Summer is coming to an end soon and college is around the corner. This summer has been pretty eventful for the two of us with family, random little trips, and Luke’s trip to Japan (I promise there will be an article about that! He’s a busy man!) I’ve began baking again and exhibiting my eagerness for fall! Pumpkins, pastries and the inevitable incorporation of holiday inspired coffee drinks mark the season for us. However I still have my taste palate set for summer inspired flavors! I was craving something sweet and juicy! The idea of bright berry juice tantalized me until I couldn’t take it anymore. I pulled out a pie pan and got busy!
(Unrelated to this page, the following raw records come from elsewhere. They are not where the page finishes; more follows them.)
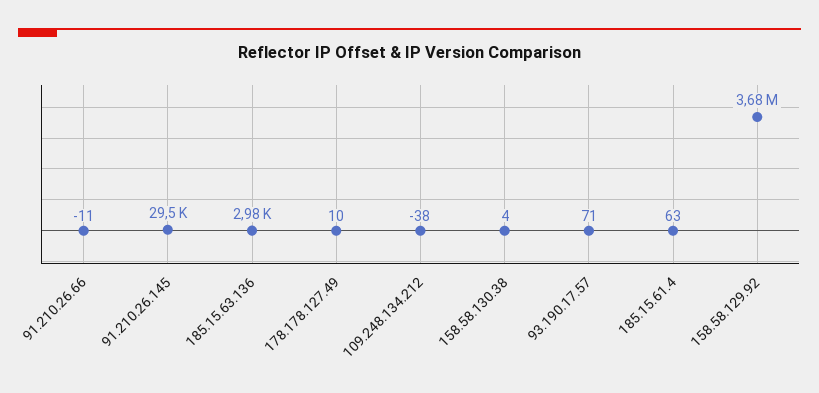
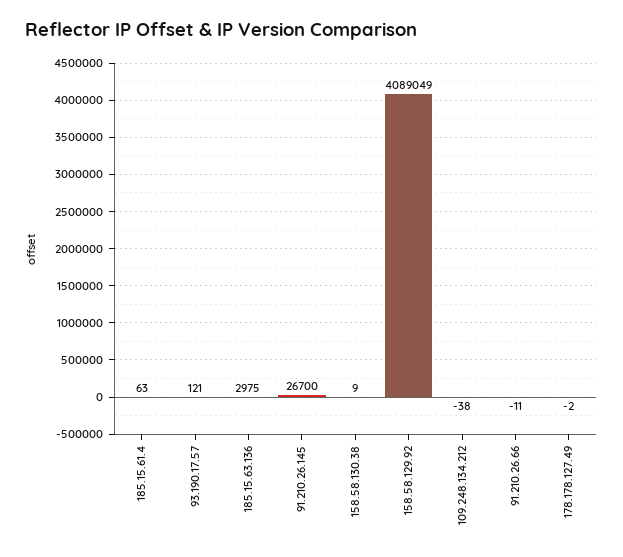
  {
    "91.210.26.66": -11,
-   "91.210.26.145": 29500,
+   "91.210.26.145": 26700,
    "185.15.63.136": 2975,
-   "178.178.127.49": 10,
+   "178.178.127.49": -2,
    "109.248.134.212": -38,
-   "158.58.130.38": 4,
+   "158.58.130.38": 9,
-   "93.190.17.57": 71,
+   "93.190.17.57": 121,
    "185.15.61.4": 63,
-   "158.58.129.92": 3680000
+   "158.58.129.92": 4089049
  }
Doesn’t that picture make you taste the sweet berries already? Luke never got a bite of this pie because my family swooped in and inhaled it! All is okay because I have the recipe and I have a lifetime to make him as many pies as he wants! This pie is very easy to make. The hardest part about it is waiting for it to come out of the oven! I sat in front of the oven just for half the time it was baking, looking at the bubbling berry juice!
2 cups flour
1 1/2 t confectioner’s sugar
1/4 t salt
2/3 cup soft coconut oil
4 T ice water
1 t maple syrup or agave syrup
4 cups mixes berries; fresh or frozen
2 T vegan butter + agave mixed, I used Earth Balance Organic Whipped
1 T brown sugar
1/4 – 1 t lavender extract, optional but amazing!
Step 1: Preheat oven to 375 degrees. Combine dry pie crust ingredients and mix until well blended. Add in coconut oil and mix (using hands is the best method) Pour in ice water and continue to mix. Form the dough into one big ball and chill for 1 hour.
Step 3: Roll out dough to fit into pie tin. Remove excess dough from sides and set aside. Pour pie filling evenly into pie crust.
Step 4: Put pie into oven and let it bake for 45 minutes. The aroma of berries will fill the house.